We spend too much time watching the latest news, adding to our outrage by viewing an endless loop of murder, political pandering, polls, and uprisings – all the while failing to really act on our beliefs. Because of the hyper-emotivist nature of our image-driven culture, we cannot act in a manner that seems to meet the social standard of meaningfulness, because everything we perceive to be real is larger than our lives. How can a neighborhood book study ever be as legitimate as an inner-city uprising? How can I love my neighbors and enemies when they are all armed and defying the federal government? How can I adopt infants and financially support young mothers when I have to stop the murder of all those babies? There is only so much money to go around, and we have to stop abortion, not take care of the children we have. There are baby murderers and Hitlers around every corner. I know this from television.
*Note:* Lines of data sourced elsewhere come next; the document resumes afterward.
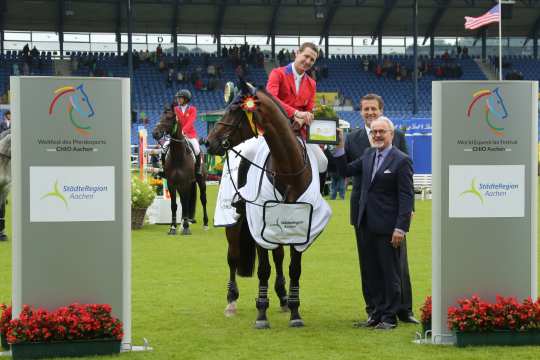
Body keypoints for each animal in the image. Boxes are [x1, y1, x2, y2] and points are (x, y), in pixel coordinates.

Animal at [154, 107, 211, 236]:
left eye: (169, 118)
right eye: (160, 117)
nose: (155, 133)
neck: (178, 156)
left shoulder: (186, 183)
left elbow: (185, 204)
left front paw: (185, 228)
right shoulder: (172, 184)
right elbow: (174, 205)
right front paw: (173, 227)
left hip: (200, 181)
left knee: (203, 200)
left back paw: (204, 224)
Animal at [208, 81, 316, 330]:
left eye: (234, 110)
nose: (207, 142)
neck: (288, 171)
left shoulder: (300, 227)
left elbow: (294, 269)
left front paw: (295, 311)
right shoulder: (258, 226)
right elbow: (263, 270)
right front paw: (261, 315)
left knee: (278, 257)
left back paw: (283, 298)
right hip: (234, 226)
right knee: (233, 258)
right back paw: (231, 301)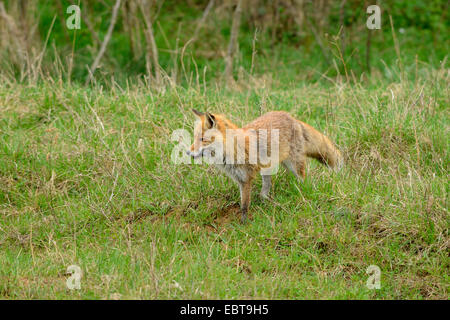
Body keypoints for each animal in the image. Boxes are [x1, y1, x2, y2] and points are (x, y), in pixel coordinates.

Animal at [185, 110, 342, 222]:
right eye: (194, 138)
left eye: (202, 139)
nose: (187, 152)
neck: (232, 149)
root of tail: (291, 117)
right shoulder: (240, 180)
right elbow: (243, 203)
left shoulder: (246, 178)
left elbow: (244, 205)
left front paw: (243, 224)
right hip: (268, 168)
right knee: (267, 186)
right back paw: (265, 199)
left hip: (294, 165)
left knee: (303, 179)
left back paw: (301, 193)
Murder became common television fare for me today. I kindly asked that it be turned off. Now if I can only get folks to stop buying new televisions and go to their local churches, free-though societies, mosques, or high schools and begin talking about what we can do together. And when you do something, turn the cameras off.

Of course, I am a theologian, so I must suggest that my call for an end to television consumption is somehow representative of just how absurd the Gospel of Jesus Christ really is. You see, it is very American to respond to a call to forgo television by saying that “I don't watch that stuff, so tv is not my problem. PBS does some good, and the History Channel teaches me about aliens building aqueducts.” I understand. You are not the problem. TV is not the problem either. TV's are nothing more than an electronics device. They have no capacity for evil, or even good. TV is a morally neutral object. But the church must learn that Jesus calls us to give up our right to enjoy things responsibly because those very things, like all of the programs we don't watch, have a very destructive influence on our communities. More than that, television, and news programs that are entirely entertainment productions, are not meant to inform us, but addict us to information by sparking our emotions, and not our intellect.
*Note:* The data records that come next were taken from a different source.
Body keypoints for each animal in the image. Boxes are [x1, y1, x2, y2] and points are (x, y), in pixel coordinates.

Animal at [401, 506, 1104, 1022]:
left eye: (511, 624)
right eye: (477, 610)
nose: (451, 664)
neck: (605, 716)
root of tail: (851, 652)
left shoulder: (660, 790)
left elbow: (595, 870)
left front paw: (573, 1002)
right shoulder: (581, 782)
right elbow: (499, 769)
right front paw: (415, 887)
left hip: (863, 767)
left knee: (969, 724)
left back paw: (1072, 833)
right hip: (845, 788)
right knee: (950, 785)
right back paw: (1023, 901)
Thus, it may be just as unethical to enjoy the industry as it is to fully participate in a Fox news culture, because we tend to support, not the antitheses to Fox News, but the entertainment operations that compete on an level playing field. If you love Public Television, you'll love NPR. In fact, you most likely already do. Now just bring print media back into the culture with real journalism over internet click bait, and we will make a statement together. Oh, snap. Did I just suggest you give up your Huff Post habit?